De acordo com o ministro, a jurisprudência do Supremo Tribunal Federal ensina que “o exercício do poder não autoriza a prática do arbítrio” e mesmo quando o procedimento penal ainda está na fase de investigação policial “há direitos titularizados pelo indiciado, que simplesmente não podem ser ignorados pelo Estado”.
Para Celso de Mello, permitir o acesso do advogado aos autos do inquérito ou do processo penal, além de se cumprir o que determina a lei, garante o sucesso da ação, que não será arquivada por irregularidades. “O direito de defesa tem de ser compreendido como prerrogativa indisponível assegurada pela Constituição da República. (...) Para que não se comprometa o sucesso das providências investigatórias, advogado tem o direito de conhecer as informações contidas no inquérito”.

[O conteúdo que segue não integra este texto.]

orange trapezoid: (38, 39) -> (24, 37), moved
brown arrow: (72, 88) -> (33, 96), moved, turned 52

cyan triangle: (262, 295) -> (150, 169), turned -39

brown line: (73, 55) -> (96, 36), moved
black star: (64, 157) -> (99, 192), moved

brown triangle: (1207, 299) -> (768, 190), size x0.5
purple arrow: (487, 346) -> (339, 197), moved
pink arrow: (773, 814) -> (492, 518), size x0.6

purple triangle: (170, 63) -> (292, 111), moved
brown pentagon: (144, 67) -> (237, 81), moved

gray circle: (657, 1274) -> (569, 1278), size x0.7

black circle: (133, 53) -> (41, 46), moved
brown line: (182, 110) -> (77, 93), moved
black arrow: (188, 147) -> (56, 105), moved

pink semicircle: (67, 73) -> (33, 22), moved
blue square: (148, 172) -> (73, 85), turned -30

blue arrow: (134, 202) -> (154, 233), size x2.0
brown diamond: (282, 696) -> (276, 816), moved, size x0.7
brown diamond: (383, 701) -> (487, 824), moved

O ministro afastou a Súmula 691 (que proíbe a concessão de liminar em HC cujo relator, em tribunal superior, tenha negado pedido semelhante) e concedeu liminar para suspender a ação em trâmite na Justiça do Distrito Federal até o julgamento de mérito do pedido de Habeas Corpus. A decisão foi estendida para todos os co-réus.
Às claras
Em 2001, Celso de Mello já afirmava sua convicção no princípio da publicidade que, para ele, é uma das regras de gestão do Poder. E o Poder não pode conviver com a prática do mistério e do sigilo, ainda mais quando se trata da administração de uma sociedade aberta, fundada em bases democráticas. A “bronca” foi dada no julgamento da Medida Cautelar em Ação Direta de Inconstitucionalidade proposta contra o parágrafo 3º do artigo 47 da Lei Orgânica do Tribunal de Contas da União.
O dispositivo permitia que a administração deixasse de apresentar ao Tribunal de Contas do estado do Ceará o conteúdo de pesquisas e auditorias solicitadas pela administração para direcionamento de suas ações, bem como de documentos relevantes, cuja divulgação pudesse importar danos para o estado.
O ministro considerou que a regra demonstrava “uma fórmula que, mais do que perigosa, reflete uma inqualificável subversão dos princípios estruturadores da gestão democrática e republicana do poder estatal, cuja prática impõe, aos que o exercem, plena submissão às exigências indisponíveis da publicidade”.
“O novo estatuto político brasileiro — que rejeita o poder que oculta e que não tolera o poder que se oculta — consagrou a publicidade dos atos e das atividades estatais como valor constitucionalmente assegurado, incluindo-o, com expressa ressalva para as situações de interesse público, entre os direitos e garantias fundamentais”, considerou.
O ministro ressaltou que “a Assembléia Nacional Constituinte, em momento de feliz inspiração, repudiou o compromisso do Estado com o mistério e com o sigilo, que fora tão fortemente realçado sob a égide autoritária do regime político anterior, no desempenho de sua prática governamental. Ao dessacralizar o segredo e ao banir a possibilidade do exercício de um poder não consentido, a Assembléia Constituinte restaurou velho dogma republicano e expôs o Estado, em plenitude, ao princípio democrático da publicidade, convertido em fator de legitimação das decisões e dos atos governamentais.”
A validade do parágrafo 3º, do artigo 47 da Lei Orgânica do Tribunal de Contas da União, está suspensa desde outubro de 2001. O mérito ainda não foi analisado (ADI 2.361).